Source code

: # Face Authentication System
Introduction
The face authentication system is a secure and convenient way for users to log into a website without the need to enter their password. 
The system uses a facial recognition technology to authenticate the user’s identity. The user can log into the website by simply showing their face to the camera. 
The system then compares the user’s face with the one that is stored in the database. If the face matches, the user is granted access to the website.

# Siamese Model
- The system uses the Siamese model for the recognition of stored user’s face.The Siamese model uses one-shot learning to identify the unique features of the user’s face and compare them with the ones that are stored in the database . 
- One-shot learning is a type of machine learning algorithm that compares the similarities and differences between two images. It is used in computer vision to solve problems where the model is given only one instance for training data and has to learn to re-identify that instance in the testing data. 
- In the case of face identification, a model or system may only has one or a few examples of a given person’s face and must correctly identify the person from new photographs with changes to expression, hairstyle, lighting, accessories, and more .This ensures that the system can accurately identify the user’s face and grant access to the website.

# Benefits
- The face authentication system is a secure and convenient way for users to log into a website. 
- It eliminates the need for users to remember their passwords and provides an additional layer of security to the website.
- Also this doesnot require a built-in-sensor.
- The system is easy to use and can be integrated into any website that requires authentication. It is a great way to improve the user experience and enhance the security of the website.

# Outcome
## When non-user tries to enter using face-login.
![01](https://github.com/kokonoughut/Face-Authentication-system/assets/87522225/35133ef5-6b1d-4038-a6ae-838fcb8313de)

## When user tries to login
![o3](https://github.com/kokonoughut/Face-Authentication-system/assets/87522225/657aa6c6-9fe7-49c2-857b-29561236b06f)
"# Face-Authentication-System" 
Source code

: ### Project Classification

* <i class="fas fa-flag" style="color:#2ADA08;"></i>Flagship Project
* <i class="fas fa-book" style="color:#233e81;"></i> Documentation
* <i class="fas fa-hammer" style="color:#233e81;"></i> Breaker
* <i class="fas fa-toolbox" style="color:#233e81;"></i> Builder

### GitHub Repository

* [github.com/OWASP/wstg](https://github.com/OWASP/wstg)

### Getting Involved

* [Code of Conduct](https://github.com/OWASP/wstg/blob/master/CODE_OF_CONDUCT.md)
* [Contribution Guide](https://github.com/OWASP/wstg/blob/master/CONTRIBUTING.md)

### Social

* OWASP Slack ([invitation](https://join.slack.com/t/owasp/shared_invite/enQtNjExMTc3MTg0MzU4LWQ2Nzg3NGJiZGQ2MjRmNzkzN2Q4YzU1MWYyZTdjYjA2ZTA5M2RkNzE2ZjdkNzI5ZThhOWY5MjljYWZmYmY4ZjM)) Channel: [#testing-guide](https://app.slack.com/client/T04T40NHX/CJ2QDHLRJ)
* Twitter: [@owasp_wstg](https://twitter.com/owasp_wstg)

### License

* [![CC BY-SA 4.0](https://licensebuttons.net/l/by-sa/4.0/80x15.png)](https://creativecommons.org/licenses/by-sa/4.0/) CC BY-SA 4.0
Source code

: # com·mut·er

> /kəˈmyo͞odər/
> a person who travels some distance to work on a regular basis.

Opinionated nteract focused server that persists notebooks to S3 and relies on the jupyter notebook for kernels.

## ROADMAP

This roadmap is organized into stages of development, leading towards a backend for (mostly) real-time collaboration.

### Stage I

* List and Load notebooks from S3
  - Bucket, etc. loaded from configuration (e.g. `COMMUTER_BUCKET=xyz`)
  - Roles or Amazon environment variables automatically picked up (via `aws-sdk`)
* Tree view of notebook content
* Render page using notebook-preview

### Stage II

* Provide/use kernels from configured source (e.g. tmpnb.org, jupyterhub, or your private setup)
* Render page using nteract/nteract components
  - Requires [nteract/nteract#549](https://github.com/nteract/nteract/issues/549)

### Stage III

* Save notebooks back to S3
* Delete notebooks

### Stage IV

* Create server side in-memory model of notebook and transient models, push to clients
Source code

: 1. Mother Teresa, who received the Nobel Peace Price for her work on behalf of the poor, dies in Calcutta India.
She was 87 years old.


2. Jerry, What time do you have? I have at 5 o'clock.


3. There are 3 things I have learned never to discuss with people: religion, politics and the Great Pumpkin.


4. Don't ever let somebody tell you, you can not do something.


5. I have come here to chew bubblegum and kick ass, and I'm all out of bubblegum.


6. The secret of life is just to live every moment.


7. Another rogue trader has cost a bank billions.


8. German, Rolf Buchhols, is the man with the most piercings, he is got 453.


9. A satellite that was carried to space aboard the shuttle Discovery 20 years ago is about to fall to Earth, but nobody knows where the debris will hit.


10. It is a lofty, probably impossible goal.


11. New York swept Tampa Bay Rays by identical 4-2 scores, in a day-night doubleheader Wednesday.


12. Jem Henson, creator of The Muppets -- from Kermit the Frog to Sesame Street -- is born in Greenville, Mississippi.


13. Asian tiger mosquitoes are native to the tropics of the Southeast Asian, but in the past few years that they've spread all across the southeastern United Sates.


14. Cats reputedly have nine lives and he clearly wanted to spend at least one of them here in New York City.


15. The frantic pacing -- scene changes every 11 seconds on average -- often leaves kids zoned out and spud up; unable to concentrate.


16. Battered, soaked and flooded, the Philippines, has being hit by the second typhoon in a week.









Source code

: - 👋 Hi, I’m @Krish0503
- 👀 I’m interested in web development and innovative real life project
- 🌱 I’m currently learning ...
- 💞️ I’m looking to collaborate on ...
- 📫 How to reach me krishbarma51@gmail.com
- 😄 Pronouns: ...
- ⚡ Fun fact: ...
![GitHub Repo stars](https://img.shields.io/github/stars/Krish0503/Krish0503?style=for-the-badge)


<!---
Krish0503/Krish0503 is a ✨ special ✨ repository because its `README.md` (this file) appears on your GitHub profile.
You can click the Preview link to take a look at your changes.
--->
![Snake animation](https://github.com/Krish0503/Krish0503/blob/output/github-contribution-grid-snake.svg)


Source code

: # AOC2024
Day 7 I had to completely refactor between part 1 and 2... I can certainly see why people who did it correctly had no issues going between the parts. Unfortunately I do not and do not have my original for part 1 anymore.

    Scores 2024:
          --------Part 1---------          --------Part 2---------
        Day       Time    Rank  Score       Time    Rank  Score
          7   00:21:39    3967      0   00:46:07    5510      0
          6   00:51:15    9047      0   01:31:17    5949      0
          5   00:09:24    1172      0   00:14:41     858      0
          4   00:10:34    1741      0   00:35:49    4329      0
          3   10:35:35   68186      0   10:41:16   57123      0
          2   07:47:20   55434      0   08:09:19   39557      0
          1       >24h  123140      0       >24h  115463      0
# # # # #
Reproduce the source text of every item above verbatim, from first line to last.

Source code

: # Face Authentication System
Introduction
The face authentication system is a secure and convenient way for users to log into a website without the need to enter their password. 
The system uses a facial recognition technology to authenticate the user’s identity. The user can log into the website by simply showing their face to the camera. 
The system then compares the user’s face with the one that is stored in the database. If the face matches, the user is granted access to the website.

# Siamese Model
- The system uses the Siamese model for the recognition of stored user’s face.The Siamese model uses one-shot learning to identify the unique features of the user’s face and compare them with the ones that are stored in the database . 
- One-shot learning is a type of machine learning algorithm that compares the similarities and differences between two images. It is used in computer vision to solve problems where the model is given only one instance for training data and has to learn to re-identify that instance in the testing data. 
- In the case of face identification, a model or system may only has one or a few examples of a given person’s face and must correctly identify the person from new photographs with changes to expression, hairstyle, lighting, accessories, and more .This ensures that the system can accurately identify the user’s face and grant access to the website.

# Benefits
- The face authentication system is a secure and convenient way for users to log into a website. 
- It eliminates the need for users to remember their passwords and provides an additional layer of security to the website.
- Also this doesnot require a built-in-sensor.
- The system is easy to use and can be integrated into any website that requires authentication. It is a great way to improve the user experience and enhance the security of the website.

# Outcome
## When non-user tries to enter using face-login.
![01](https://github.com/kokonoughut/Face-Authentication-system/assets/87522225/35133ef5-6b1d-4038-a6ae-838fcb8313de)

## When user tries to login
![o3](https://github.com/kokonoughut/Face-Authentication-system/assets/87522225/657aa6c6-9fe7-49c2-857b-29561236b06f)
"# Face-Authentication-System" 
Source code

: ### Project Classification

* <i class="fas fa-flag" style="color:#2ADA08;"></i>Flagship Project
* <i class="fas fa-book" style="color:#233e81;"></i> Documentation
* <i class="fas fa-hammer" style="color:#233e81;"></i> Breaker
* <i class="fas fa-toolbox" style="color:#233e81;"></i> Builder

### GitHub Repository

* [github.com/OWASP/wstg](https://github.com/OWASP/wstg)

### Getting Involved

* [Code of Conduct](https://github.com/OWASP/wstg/blob/master/CODE_OF_CONDUCT.md)
* [Contribution Guide](https://github.com/OWASP/wstg/blob/master/CONTRIBUTING.md)

### Social

* OWASP Slack ([invitation](https://join.slack.com/t/owasp/shared_invite/enQtNjExMTc3MTg0MzU4LWQ2Nzg3NGJiZGQ2MjRmNzkzN2Q4YzU1MWYyZTdjYjA2ZTA5M2RkNzE2ZjdkNzI5ZThhOWY5MjljYWZmYmY4ZjM)) Channel: [#testing-guide](https://app.slack.com/client/T04T40NHX/CJ2QDHLRJ)
* Twitter: [@owasp_wstg](https://twitter.com/owasp_wstg)

### License

* [![CC BY-SA 4.0](https://licensebuttons.net/l/by-sa/4.0/80x15.png)](https://creativecommons.org/licenses/by-sa/4.0/) CC BY-SA 4.0
Source code

: # com·mut·er

> /kəˈmyo͞odər/
> a person who travels some distance to work on a regular basis.

Opinionated nteract focused server that persists notebooks to S3 and relies on the jupyter notebook for kernels.

## ROADMAP

This roadmap is organized into stages of development, leading towards a backend for (mostly) real-time collaboration.

### Stage I

* List and Load notebooks from S3
  - Bucket, etc. loaded from configuration (e.g. `COMMUTER_BUCKET=xyz`)
  - Roles or Amazon environment variables automatically picked up (via `aws-sdk`)
* Tree view of notebook content
* Render page using notebook-preview

### Stage II

* Provide/use kernels from configured source (e.g. tmpnb.org, jupyterhub, or your private setup)
* Render page using nteract/nteract components
  - Requires [nteract/nteract#549](https://github.com/nteract/nteract/issues/549)

### Stage III

* Save notebooks back to S3
* Delete notebooks

### Stage IV

* Create server side in-memory model of notebook and transient models, push to clients
Source code

: 1. Mother Teresa, who received the Nobel Peace Price for her work on behalf of the poor, dies in Calcutta India.
She was 87 years old.


2. Jerry, What time do you have? I have at 5 o'clock.


3. There are 3 things I have learned never to discuss with people: religion, politics and the Great Pumpkin.


4. Don't ever let somebody tell you, you can not do something.


5. I have come here to chew bubblegum and kick ass, and I'm all out of bubblegum.


6. The secret of life is just to live every moment.


7. Another rogue trader has cost a bank billions.


8. German, Rolf Buchhols, is the man with the most piercings, he is got 453.


9. A satellite that was carried to space aboard the shuttle Discovery 20 years ago is about to fall to Earth, but nobody knows where the debris will hit.


10. It is a lofty, probably impossible goal.


11. New York swept Tampa Bay Rays by identical 4-2 scores, in a day-night doubleheader Wednesday.


12. Jem Henson, creator of The Muppets -- from Kermit the Frog to Sesame Street -- is born in Greenville, Mississippi.


13. Asian tiger mosquitoes are native to the tropics of the Southeast Asian, but in the past few years that they've spread all across the southeastern United Sates.


14. Cats reputedly have nine lives and he clearly wanted to spend at least one of them here in New York City.


15. The frantic pacing -- scene changes every 11 seconds on average -- often leaves kids zoned out and spud up; unable to concentrate.


16. Battered, soaked and flooded, the Philippines, has being hit by the second typhoon in a week.









Source code

: - 👋 Hi, I’m @Krish0503
- 👀 I’m interested in web development and innovative real life project
- 🌱 I’m currently learning ...
- 💞️ I’m looking to collaborate on ...
- 📫 How to reach me krishbarma51@gmail.com
- 😄 Pronouns: ...
- ⚡ Fun fact: ...
![GitHub Repo stars](https://img.shields.io/github/stars/Krish0503/Krish0503?style=for-the-badge)


<!---
Krish0503/Krish0503 is a ✨ special ✨ repository because its `README.md` (this file) appears on your GitHub profile.
You can click the Preview link to take a look at your changes.
--->
![Snake animation](https://github.com/Krish0503/Krish0503/blob/output/github-contribution-grid-snake.svg)


Source code

: # AOC2024
Day 7 I had to completely refactor between part 1 and 2... I can certainly see why people who did it correctly had no issues going between the parts. Unfortunately I do not and do not have my original for part 1 anymore.

    Scores 2024:
          --------Part 1---------          --------Part 2---------
        Day       Time    Rank  Score       Time    Rank  Score
          7   00:21:39    3967      0   00:46:07    5510      0
          6   00:51:15    9047      0   01:31:17    5949      0
          5   00:09:24    1172      0   00:14:41     858      0
          4   00:10:34    1741      0   00:35:49    4329      0
          3   10:35:35   68186      0   10:41:16   57123      0
          2   07:47:20   55434      0   08:09:19   39557      0
          1       >24h  123140      0       >24h  115463      0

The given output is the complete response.